Pichetti Rui Vilani  Inez Trentin Zandoná  Tarcísio Tonhá  Outros

Imagem Ilustrativa

Não raro, escrevo matéria sobre a família, é um assunto abrangente, com vários ângulos, que nos levam a discuti-los e explorá-los. Hoje, trago a vocês, um tema sobre a formação do carácter da criança. pois bem, é consequência da globalização, interferir diretamente em nosso comportamento familiar, mudando nossos hábitos e costumes inclusive dentro de nossa própria casa. Por que isso? Porque isso, leva o homem e a mulher, buscar meios de sustentação, para que possam sobreviver dignamente dentro de sua amplitude. Aí, tem início um outro prisma... pois temos que analisar as coisas sobre seus vários lados, e não só sobre dois lados, como a maioria das pessoas pensam. Vem então, a formação do carácter da criança.

É muito comum, nos dias atuais, sobrecarregar as crianças em sua formação, com atividades outras, tais como, cheches, natação, inglês, escola de dança, de futebol, lutas marciais etc, etc... nada contra, isso até certo ponto é muito bom, para o desenvolvimento físico da criança, além de propiciar aos pais, tempo para desenvolver suas atividades lá fora, sem quaisquer preocupações... isso é lógico.

E faz parte da vida. Mas, chega no final de cada dia, todos exaustos, buscam guarida no sonhado e esperado descanso, para que no outro dia, estejam dispostos a enfrentar a mesma rotina, que se impregna todo o tempo em nossas vidas... dias, meses, anos e assim vai.
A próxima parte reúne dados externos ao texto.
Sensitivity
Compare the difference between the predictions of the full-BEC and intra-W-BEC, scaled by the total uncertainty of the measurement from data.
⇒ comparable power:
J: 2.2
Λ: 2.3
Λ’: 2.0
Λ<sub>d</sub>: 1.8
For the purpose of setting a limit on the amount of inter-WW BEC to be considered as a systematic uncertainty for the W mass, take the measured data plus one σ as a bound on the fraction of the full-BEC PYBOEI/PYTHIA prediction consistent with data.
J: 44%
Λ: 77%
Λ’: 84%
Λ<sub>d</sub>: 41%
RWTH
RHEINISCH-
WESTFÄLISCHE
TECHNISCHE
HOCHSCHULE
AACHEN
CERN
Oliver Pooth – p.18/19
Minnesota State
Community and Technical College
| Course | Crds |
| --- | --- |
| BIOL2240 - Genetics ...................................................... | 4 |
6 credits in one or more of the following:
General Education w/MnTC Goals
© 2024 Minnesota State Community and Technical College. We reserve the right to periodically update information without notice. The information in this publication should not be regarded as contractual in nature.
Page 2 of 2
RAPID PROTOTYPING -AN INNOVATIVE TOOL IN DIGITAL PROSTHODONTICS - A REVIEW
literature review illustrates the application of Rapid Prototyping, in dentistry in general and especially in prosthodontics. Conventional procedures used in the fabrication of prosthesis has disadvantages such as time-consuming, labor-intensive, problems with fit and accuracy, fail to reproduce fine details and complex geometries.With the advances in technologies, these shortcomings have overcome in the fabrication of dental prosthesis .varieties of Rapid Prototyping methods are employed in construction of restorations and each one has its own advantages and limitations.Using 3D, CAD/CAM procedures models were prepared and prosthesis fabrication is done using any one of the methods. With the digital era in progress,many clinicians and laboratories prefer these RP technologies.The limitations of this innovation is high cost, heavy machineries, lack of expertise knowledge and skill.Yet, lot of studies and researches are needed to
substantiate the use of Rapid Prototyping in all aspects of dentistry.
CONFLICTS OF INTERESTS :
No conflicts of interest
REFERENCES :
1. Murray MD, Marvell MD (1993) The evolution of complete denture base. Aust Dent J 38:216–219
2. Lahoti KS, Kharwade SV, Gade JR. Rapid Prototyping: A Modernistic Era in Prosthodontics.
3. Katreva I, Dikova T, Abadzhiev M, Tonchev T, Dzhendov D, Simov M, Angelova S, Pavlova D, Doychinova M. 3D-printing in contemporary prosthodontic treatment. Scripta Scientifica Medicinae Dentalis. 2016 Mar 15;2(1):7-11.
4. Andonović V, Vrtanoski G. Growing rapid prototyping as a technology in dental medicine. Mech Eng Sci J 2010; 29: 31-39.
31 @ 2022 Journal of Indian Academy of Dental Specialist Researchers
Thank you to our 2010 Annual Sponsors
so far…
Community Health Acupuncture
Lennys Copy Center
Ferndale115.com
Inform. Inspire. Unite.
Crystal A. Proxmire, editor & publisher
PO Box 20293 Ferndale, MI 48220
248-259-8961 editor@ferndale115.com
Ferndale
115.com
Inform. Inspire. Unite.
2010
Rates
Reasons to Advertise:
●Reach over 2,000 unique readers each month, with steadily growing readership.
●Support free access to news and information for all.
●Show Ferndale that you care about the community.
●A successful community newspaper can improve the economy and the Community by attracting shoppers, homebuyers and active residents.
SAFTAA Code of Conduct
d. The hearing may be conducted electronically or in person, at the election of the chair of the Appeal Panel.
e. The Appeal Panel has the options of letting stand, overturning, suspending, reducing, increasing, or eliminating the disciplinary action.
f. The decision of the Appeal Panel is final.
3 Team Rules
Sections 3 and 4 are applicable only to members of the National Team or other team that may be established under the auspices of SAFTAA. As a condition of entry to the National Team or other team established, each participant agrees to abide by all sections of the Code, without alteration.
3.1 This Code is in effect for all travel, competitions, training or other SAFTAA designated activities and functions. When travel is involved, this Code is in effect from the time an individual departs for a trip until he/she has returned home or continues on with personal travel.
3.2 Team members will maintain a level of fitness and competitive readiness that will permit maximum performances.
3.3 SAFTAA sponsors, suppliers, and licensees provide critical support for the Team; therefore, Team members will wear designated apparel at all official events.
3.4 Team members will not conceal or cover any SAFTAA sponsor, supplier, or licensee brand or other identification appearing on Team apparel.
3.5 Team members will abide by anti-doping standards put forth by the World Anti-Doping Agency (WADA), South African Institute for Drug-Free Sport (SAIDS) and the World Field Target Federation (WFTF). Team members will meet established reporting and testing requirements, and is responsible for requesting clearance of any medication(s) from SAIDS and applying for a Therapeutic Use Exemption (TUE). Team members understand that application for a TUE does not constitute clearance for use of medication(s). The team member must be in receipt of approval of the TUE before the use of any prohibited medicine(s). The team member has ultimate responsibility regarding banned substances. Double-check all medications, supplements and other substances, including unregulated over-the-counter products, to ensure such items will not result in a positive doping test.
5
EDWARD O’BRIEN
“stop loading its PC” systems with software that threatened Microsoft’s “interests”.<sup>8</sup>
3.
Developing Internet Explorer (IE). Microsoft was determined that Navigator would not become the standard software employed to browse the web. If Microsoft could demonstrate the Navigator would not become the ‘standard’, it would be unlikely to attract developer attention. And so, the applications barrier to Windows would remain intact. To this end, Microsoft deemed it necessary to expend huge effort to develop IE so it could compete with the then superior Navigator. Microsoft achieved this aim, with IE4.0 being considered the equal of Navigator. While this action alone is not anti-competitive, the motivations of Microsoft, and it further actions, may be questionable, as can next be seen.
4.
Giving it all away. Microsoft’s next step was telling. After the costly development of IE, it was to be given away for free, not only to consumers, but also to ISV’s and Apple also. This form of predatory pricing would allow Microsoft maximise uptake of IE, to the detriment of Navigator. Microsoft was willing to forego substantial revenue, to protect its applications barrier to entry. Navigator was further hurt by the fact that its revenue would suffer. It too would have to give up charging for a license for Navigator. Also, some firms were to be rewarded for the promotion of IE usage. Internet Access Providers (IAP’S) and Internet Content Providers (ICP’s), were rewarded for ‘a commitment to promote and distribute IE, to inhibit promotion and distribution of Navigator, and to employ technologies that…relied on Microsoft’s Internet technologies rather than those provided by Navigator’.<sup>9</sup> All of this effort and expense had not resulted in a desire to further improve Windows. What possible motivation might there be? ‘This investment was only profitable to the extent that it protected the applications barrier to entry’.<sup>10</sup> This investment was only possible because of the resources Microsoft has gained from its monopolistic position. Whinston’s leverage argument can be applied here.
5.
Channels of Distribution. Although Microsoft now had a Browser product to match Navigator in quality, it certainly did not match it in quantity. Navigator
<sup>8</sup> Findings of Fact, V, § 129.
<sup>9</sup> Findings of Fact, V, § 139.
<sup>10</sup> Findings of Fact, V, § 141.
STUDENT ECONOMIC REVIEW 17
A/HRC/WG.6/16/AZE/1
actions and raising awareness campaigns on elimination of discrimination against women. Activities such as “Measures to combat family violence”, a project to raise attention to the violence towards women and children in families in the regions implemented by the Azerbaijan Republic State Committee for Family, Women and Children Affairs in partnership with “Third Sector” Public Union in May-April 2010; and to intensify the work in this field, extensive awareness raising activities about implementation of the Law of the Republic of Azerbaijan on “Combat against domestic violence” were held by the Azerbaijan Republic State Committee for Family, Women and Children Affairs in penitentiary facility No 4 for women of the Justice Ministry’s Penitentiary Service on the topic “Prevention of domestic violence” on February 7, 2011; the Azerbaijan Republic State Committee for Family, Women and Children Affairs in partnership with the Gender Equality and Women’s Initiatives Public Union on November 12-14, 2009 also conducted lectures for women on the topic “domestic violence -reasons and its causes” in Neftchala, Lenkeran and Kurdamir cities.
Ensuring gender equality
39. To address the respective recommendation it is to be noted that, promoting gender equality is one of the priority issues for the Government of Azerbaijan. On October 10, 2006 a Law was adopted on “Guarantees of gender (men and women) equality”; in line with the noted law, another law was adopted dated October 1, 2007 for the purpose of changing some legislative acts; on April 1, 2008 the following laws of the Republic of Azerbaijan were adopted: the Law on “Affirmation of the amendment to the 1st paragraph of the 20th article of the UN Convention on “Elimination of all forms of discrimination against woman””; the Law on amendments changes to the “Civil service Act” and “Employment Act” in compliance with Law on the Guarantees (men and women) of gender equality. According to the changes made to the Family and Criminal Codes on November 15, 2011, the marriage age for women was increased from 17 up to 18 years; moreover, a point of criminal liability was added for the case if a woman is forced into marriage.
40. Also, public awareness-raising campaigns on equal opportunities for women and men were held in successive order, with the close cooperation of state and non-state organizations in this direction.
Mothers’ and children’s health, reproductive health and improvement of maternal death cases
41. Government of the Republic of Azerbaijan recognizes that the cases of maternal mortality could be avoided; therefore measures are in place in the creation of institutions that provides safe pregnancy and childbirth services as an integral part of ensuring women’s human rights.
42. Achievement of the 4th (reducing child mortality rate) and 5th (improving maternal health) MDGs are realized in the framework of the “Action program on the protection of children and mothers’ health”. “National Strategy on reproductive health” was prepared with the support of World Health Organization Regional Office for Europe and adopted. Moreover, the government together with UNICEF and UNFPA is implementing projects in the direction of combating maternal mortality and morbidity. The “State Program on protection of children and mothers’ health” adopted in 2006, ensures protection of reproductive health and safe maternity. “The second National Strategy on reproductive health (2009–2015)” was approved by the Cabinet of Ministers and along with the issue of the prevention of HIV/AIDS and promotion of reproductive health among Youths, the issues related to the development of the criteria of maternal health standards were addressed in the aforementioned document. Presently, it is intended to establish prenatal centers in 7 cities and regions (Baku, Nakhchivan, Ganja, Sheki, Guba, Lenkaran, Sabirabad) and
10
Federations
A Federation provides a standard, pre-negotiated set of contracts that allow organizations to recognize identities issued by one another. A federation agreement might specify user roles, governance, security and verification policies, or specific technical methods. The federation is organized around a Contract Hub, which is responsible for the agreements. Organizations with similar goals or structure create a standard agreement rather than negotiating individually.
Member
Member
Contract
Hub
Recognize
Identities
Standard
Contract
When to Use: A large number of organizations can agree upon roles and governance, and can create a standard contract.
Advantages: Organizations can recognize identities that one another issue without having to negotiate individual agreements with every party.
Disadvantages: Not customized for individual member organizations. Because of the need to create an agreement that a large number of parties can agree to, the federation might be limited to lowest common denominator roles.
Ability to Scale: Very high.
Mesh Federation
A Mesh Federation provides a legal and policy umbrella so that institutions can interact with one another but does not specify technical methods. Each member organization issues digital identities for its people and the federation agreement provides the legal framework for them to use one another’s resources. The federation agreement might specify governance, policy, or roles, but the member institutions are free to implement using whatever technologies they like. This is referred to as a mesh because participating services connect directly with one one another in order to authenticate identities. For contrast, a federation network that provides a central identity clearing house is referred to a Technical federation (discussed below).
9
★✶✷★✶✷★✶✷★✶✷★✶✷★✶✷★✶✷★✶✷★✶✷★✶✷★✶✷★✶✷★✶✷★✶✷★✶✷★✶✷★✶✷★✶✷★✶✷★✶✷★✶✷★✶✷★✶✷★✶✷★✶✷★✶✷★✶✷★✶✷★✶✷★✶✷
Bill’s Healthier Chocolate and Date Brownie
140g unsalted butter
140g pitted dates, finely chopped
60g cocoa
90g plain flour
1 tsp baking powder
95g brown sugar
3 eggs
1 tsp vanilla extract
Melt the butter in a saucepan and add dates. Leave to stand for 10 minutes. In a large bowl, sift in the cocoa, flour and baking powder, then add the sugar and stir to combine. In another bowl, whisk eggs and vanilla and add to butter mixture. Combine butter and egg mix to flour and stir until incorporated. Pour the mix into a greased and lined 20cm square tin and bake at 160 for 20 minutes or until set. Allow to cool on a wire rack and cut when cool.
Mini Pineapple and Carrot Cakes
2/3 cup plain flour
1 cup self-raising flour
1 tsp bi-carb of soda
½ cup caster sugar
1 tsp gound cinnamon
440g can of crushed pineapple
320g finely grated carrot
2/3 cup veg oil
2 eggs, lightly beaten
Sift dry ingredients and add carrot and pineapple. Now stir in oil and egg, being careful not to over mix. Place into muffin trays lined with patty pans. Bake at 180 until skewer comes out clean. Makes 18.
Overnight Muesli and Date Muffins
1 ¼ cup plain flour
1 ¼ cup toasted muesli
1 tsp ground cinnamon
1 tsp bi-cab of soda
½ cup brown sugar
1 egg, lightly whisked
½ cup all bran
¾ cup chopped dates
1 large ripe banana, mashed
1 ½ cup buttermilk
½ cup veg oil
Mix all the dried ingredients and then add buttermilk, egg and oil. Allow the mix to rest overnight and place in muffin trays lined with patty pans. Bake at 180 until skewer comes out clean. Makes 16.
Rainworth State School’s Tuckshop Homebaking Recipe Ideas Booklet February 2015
Segundo estudos, o carácter da criança em sua essência, é formado no âmago do relacionamento entre pais e filhos... dali, se extrai uma infinita fonte de informações onde a criança se adapta muito mais no aprendizado dos pais, do que em qualquer outro lugar. os fatores para que isso aconteça, são a confiança existente no pai e na mãe, pois suas dúvidas são tiradas dali; no relacionamento de amizade; e o que é fundamental, no tempo em que os pais dedicam aos seus filhos... aí, mora o x da questão... o cansaço domina a vida... e pagamos qualquer preço por tê-lo. inclusive de deixar que os filhos, permaneçam o tempo que quiserem manipulando um celular. isso é um alívio pra todos. Mas... e o resto.

Não estamos culpando os pais, absolutamente, pois isso é necessário, mas… existe uma forma de equalização para que estes problemas sejam equacionados... que se faça um planejamento de vida, de tempo, inclusive dividindo o tempo entre marido e esposa, para se dedicar as crianças... por incrível que pareça, os resultados disso são altamente positivos... a criança se sentirá mais valorizada, será mais ela, ou seja, seu ego será massageado e o que é mais importante, adquirirá mais confiança na escola e nas demais atividades que ela desempenha lá fora...

Concordam comigo?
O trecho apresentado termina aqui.